For a (real valued, finite variance, centered) stationary process $X_t$ on $\mathbb R$, the auto-correlation function $k(\tau) = \mathbb EX_{t+\tau}X_t$ and its inverse Fourier transform $\rho$, the spectral measure of $X$ ($k(\tau)= \int e^{is\tau}\rho(ds)$) could be any (even) positive definite function $k$ and (even) bounded positive measure $\rho$, as exemplified by Gaussian processes.
I wonder which of these are obtainable as auto-correlations and/or spectral measures for this special class of Feller processes: $X_t$ is Markov, $dX_t/dt=c$ a.e. ($c>0$) and $Prob(X_{t+\Delta t}\in dy |X_t=x) = \nu(x,dy)\Delta t + o(\Delta t)$, where the jump rate $\nu(x,dy)$ vanishes on $[x,\infty)$. In other words, the infinitesimal generator $$Af(x):=lim_{t \to 0}\mathbb E^x([f(X_t)-f(x)]/t)$$ has the form $$Af(x)=cf'(x)+\int_{-\infty}^x \nu(x,dy)(f(y)-f(x))$$and satisfies what is needed so that $X_t$ has finite variance and mean $0$.

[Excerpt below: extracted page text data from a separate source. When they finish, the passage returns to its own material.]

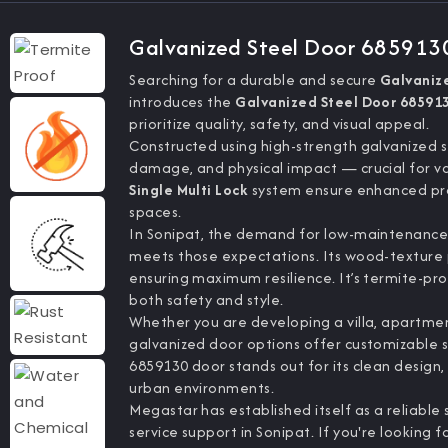
Galvanized Steel Door 685913
Searching for a durable and secure
Galvaniz
introduces the
Galvanized Steel Door 68591
prioritize quality, safety, and visual appeal.
Constructed using high-strength galvanized st
damage, and physical impact — crucial for va
Single Multi Lock
system ensure enhanced pro
spaces.
In Sonipat, the demand for low-maintenance y
meets those expectations. Its wood-texture 
ensuring maximum resilience. It’s termite-pro
both safety and style.
Whether you are developing a villa, apartment
galvanized door options offer customizable siz
6859130 door stands out for its clean design
urban environments.
Megastar has established itself as a reliable
service support in Sonipat. If you're looking f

In particular, is it possible that $\rho$ has a density, $\rho(d\lambda) = r(\lambda) d\lambda$, satisfying $r(\lambda) \propto|\lambda|^m $ for small $\lambda$, for any value of the exponent $m>-1$ ? I think a solution should use the resolvant $R(\lambda)=(A-\lambda I)^{-1}$, acting on the identity function $j(x)=x$ near $\lambda=0$, but I don't know how to relate relevant properties of the resolvant with the particular form of $A$.
This question is related to finding self-similar statistical solutions of (inviscid) Burgers equation $u_t+(u^2/2)_x=0$. We know the Markov (in $x$) property is preserved, and the question is whether the initial $u_0$ can be any self-similar Gaussian (generalized) process, either derivative of fractional Brownian, or even more irregular.